Exercise text
Today, I want to talk about something I've talked a lot about in the long ago past, but I haven't really talked about a lot
recently, and that's pride and doing things the right way. We've talked that construction really is a pride-filled environment
in a best case or normal case scenario. We build these things that are part of our community and all of that, and there's
something physical when we're done with our work that shows our accomplishment. And I think it's huge in the
construction workplace as well, and a big factor in culture is really the pride. I think people with pride perform better.
They perform better quality, they get more production, they have better relationships with your customers, suppliers,
subcontractors, they're more engaged in their work, they're more loyal, more likely to stay for a long time with the
company, possibly even their entire career with one company when they have pride in the work and in the company,
they're working for.

Records

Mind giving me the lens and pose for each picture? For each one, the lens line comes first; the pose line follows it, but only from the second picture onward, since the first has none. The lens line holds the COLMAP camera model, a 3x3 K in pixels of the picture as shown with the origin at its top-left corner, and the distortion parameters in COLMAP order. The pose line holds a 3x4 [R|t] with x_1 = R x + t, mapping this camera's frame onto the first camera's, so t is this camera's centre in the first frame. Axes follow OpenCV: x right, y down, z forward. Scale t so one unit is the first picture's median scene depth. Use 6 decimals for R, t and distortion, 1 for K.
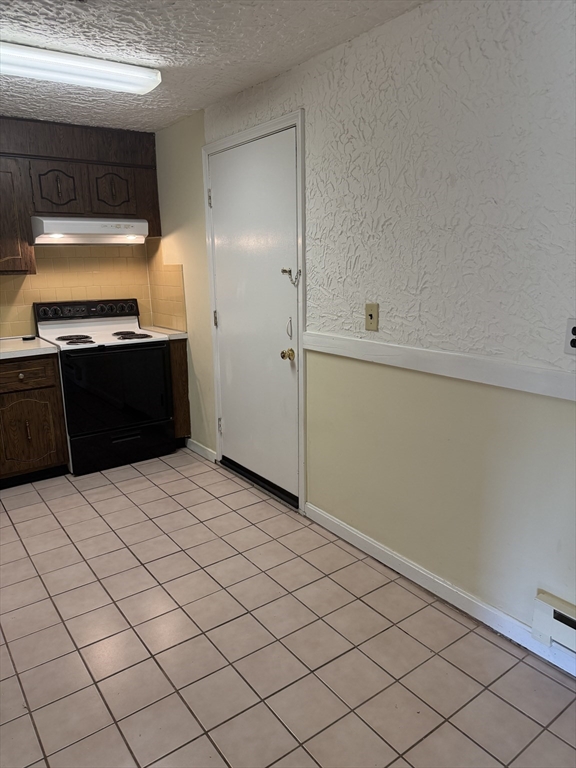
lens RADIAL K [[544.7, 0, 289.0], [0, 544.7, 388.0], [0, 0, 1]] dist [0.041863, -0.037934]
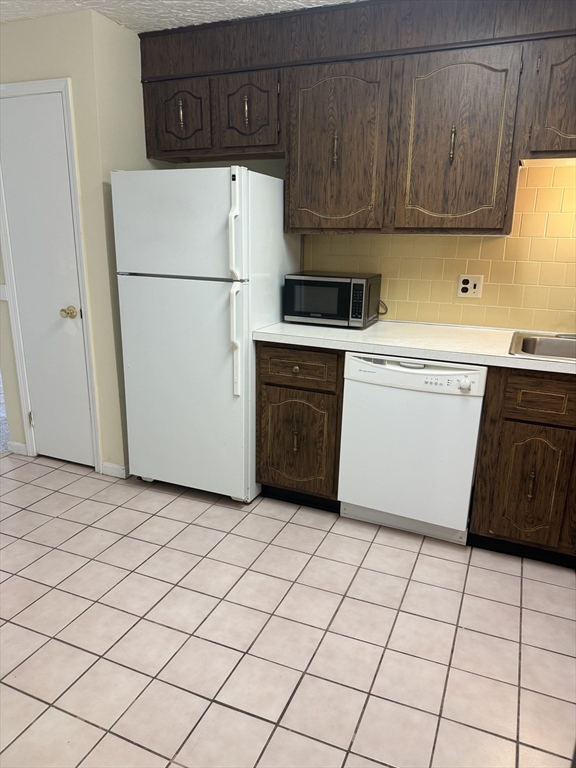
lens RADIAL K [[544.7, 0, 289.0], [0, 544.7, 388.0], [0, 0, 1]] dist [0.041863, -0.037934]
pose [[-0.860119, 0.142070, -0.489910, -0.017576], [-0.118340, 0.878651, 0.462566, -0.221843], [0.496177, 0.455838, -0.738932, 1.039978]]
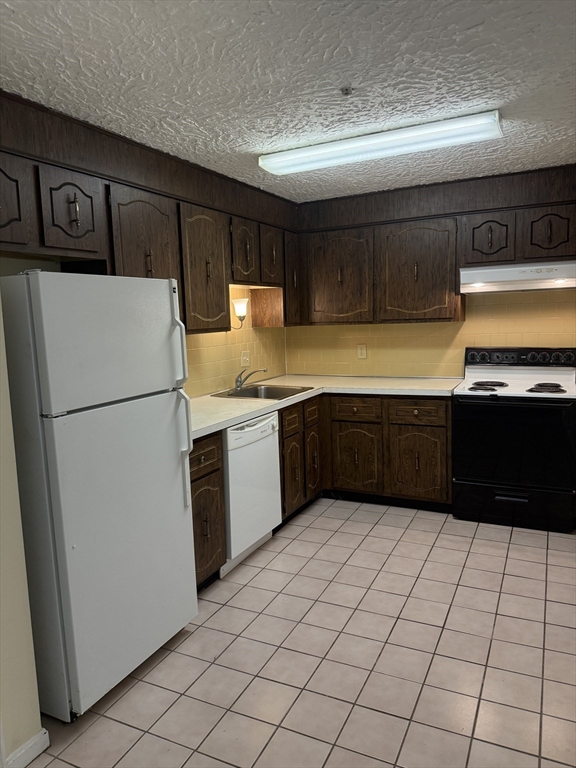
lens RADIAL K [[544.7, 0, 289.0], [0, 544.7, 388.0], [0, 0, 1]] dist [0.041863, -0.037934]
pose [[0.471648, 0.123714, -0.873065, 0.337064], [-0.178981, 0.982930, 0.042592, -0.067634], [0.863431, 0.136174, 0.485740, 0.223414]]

--

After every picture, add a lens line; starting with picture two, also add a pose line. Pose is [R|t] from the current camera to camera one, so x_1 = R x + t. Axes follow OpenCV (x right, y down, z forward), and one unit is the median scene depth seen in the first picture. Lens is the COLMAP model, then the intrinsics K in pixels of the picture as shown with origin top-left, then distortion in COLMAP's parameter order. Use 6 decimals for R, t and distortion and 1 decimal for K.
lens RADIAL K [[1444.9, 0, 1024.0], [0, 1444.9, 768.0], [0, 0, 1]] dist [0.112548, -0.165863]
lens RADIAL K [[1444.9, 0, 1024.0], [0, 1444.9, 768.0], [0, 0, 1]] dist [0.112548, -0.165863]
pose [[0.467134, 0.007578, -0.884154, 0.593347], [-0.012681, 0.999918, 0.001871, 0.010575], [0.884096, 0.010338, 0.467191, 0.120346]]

--

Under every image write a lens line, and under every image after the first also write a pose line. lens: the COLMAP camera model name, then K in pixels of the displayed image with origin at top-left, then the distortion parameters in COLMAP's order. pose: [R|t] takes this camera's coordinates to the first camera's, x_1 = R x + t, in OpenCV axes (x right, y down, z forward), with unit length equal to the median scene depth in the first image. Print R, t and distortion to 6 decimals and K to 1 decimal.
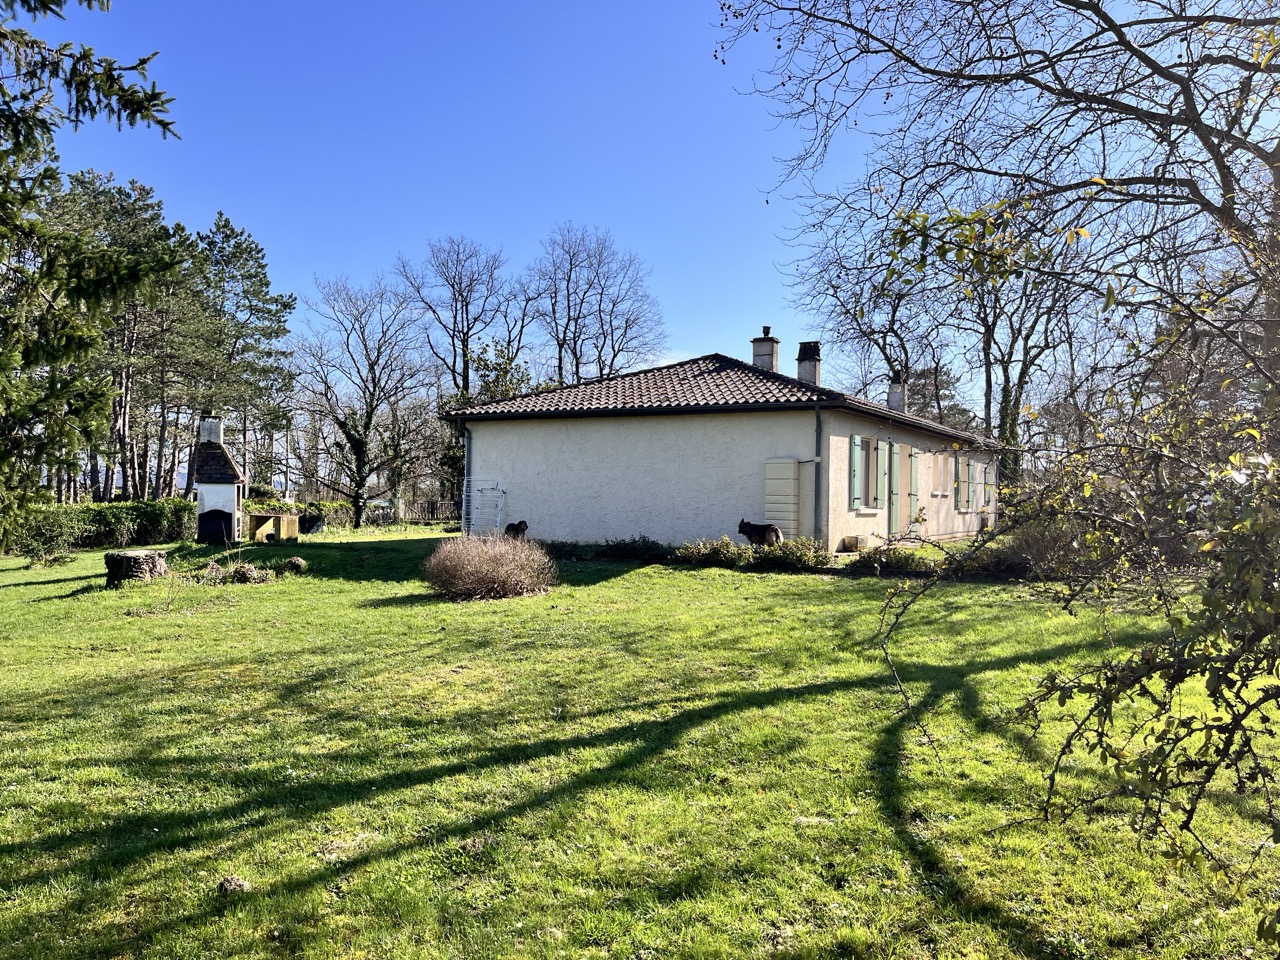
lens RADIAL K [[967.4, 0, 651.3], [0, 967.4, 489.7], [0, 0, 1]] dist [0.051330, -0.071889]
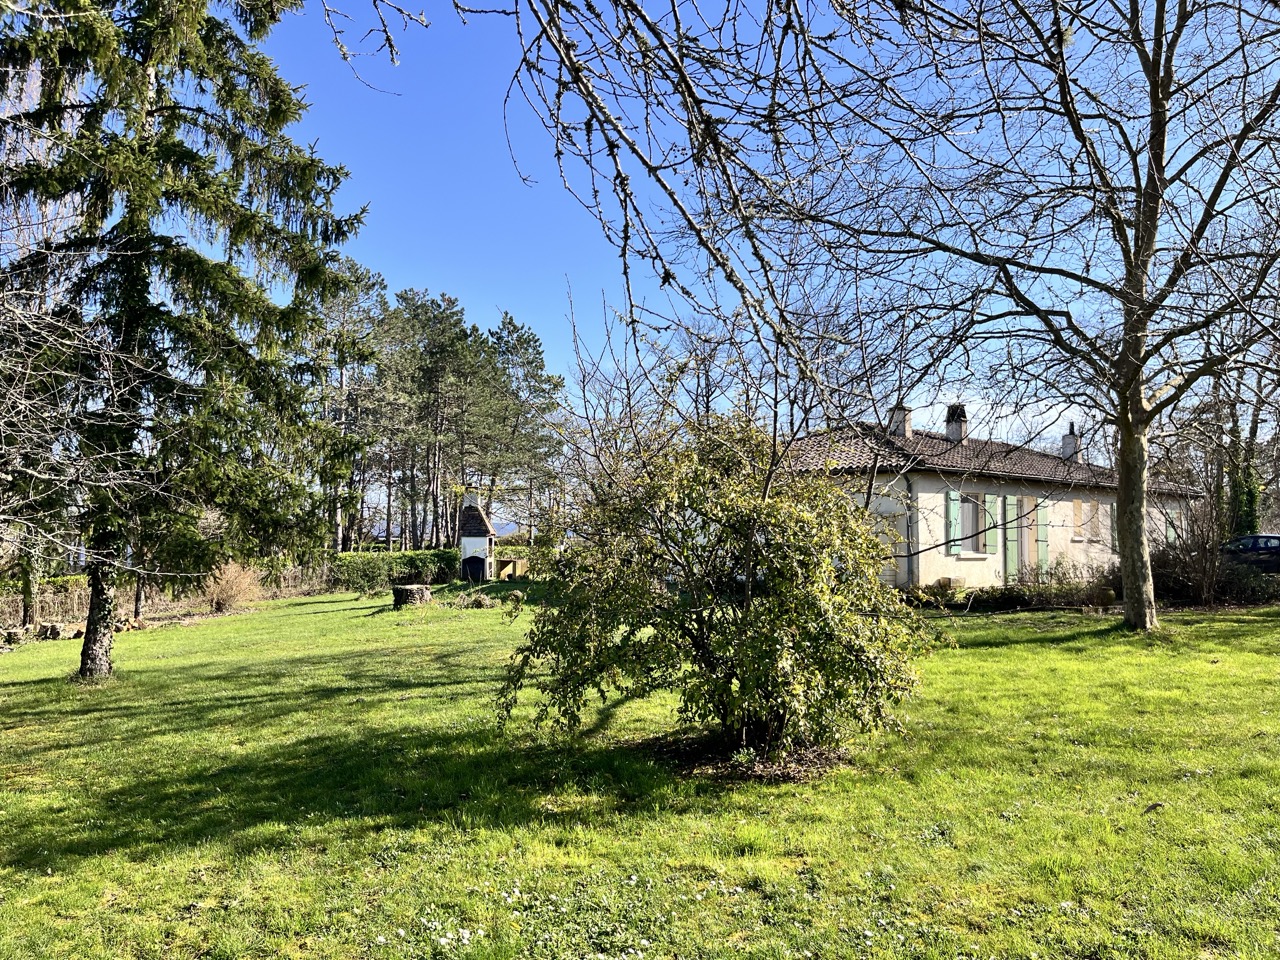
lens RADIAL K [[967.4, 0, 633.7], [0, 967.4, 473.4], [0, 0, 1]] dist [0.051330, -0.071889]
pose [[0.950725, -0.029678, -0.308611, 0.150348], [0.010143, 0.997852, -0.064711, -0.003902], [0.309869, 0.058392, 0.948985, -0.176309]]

Required action A
Answer these questions using the talk on pride in construction.
(i) What does the speaker say is left once the work is done?
(ii) With which three groups do people with pride have better relationships?
(iii) How long might a person with pride stay with one company?
Required action B
Write a continuation of the talk on pride in construction, starting right after its final sentence.
The records have no role in this exercise.

Response area A
(i) Something physical that shows the accomplishment.
(ii) Customers, suppliers and subcontractors.
(iii) Possibly their entire career.

Response area B
So as leaders, what are you doing and what can you do to instill this pride or assure that the company and workplace
operate in a prideful manner and a manner that allows people to feel the pride in what they're doing and the company
they're working for. So, here's a few things you can be doing. Number one, and this may be the most important of all, is
setting high standards. Nobody, I guess, has pride in doing a lousy job or doing lousy work, right? Or doing poor work. You
get pride from doing good work. So set high standards. High standards for quality, high standards for integrity, service,
relationships, teamwork, respect, mutual respect. This is both internally and externally. And civility. Set high standards for
all of those things.
Number two, enforcement. Now, I don't want you to put on your police uniform and be the police at work all day long.
You're not doing this; you're not doing that. That's not really positive enforcement. Instead, what we're looking for is
probably supportive accountability. You want to be support, but you want your folks to be accountable for doing the things
they should do to make sure that a good job is done. But on the police side of that, you also can't allow people to act
contrary to your values or the high standards, or you risk those standards becoming meaningless or having no standards
at all.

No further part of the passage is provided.